8. The method according to claim 7, characterized in that, If the comparison result indicates that the total loss value exceeds the preset total loss value, then the initial voltage amplitude and initial voltage phase angle of the corresponding node fed back by the feedforward neural network are again extracted using a learnable query vector from the local enhanced feature vector of the balanced node in the ternary heterogeneous graph with the goal of more accurately predicting voltage and phase angle, including: If the comparison result generated in the nth time indicates that the total loss value exceeds the preset total loss value, then the initial voltage amplitude and initial voltage phase angle of the corresponding node fed back by the feedforward neural network are used again as learnable query vectors to extract features in the local enhancement feature vector of the balanced node of the ternary heterogeneous graph with the goal of more accurately predicting voltage and phase angle, where n is a fixed integer.

9. The method according to any one of claims 1 to 6, characterized in that, After obtaining the voltage amplitude and voltage phase angle of each node in the current power grid, the method further includes: The voltage magnitude and voltage phase angle are converted into complex voltage vectors at each node; Based on the complex voltage vector and the node admittance matrix of the current power grid, the power flow distribution of each branch is calculated; Identify overloaded branches in the power flow distribution that exceed a preset safety threshold, and identify abnormal voltage nodes in the voltage amplitude that deviate from a preset safety range; A power grid safety status alarm message containing the overloaded branch and the abnormal voltage node is generated, and the power grid safety status alarm message is output to the power system dispatch and control interface to instruct real-time regulation of the current power grid.

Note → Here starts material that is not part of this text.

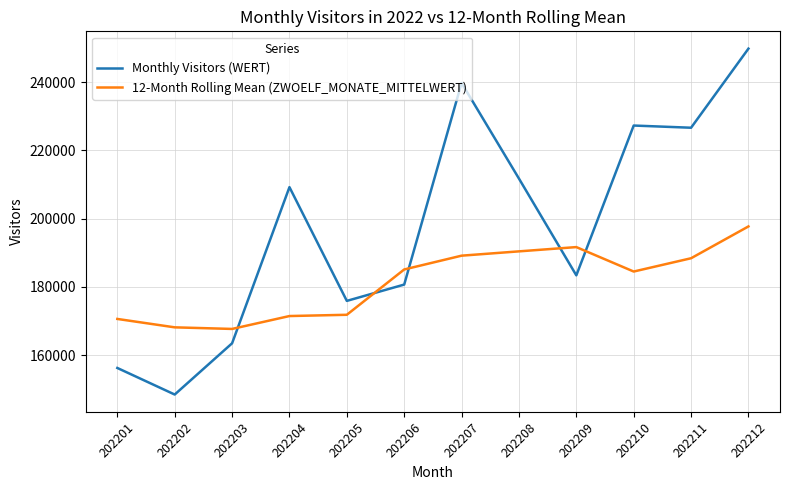

What is the difference between the maximum and minimum values in the Monthly Visitors (WERT) series?

101342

10. A power system state detection device based on learnable query vectors, characterized in that, The device includes: The acquisition module is used to acquire the current power grid topology, different types of parameters of different nodes, and edge parameters. The different types of parameters of different nodes include generator node parameters, load node parameters, and slack node parameters. The generation module is used to inject the generator node parameters, load node parameters, slack node parameters, and edge parameters into the nodes and edges of the topology, respectively, to obtain the ternary heterogeneous graph of the current power grid. The enhancement module is used to extract the feature vectors of each node, the connecting edge of each node, and the connecting node of the connecting edge in the ternary heterogeneous graph using a graph convolutional network, and to use the extracted feature vectors as the local enhancement feature vectors of the corresponding nodes in the ternary heterogeneous graph. The global module is used to extract features from the local enhanced feature vectors of each generator node and each load node in the ternary heterogeneous graph with the goal of more accurately predicting voltage and phase angle using learnable query vectors, and obtain the global enhanced feature vectors of each generator node and each load node. The calculation module is used to input the global enhancement feature vector of each generator node and each load node in the ternary heterogeneous diagram, and the local enhancement feature vector of the balancing node into the feedforward neural network to obtain the voltage amplitude and voltage phase angle of each node in the current power grid.

11. A computer device, comprising a memory, a processor, and a computer program stored in the memory, characterized in that, The processor executes the computer program to implement the steps of the method according to any one of claims 1 to 9.

12. A computer-readable storage medium having a computer program stored thereon, characterized in that, When the computer program is executed by a processor, it implements the steps of the method according to any one of claims 1 to 9.

13. A computer program product, comprising a computer program, characterized in that, When the computer program is executed by a processor, it implements the steps of the method according to any one of claims 1 to 9.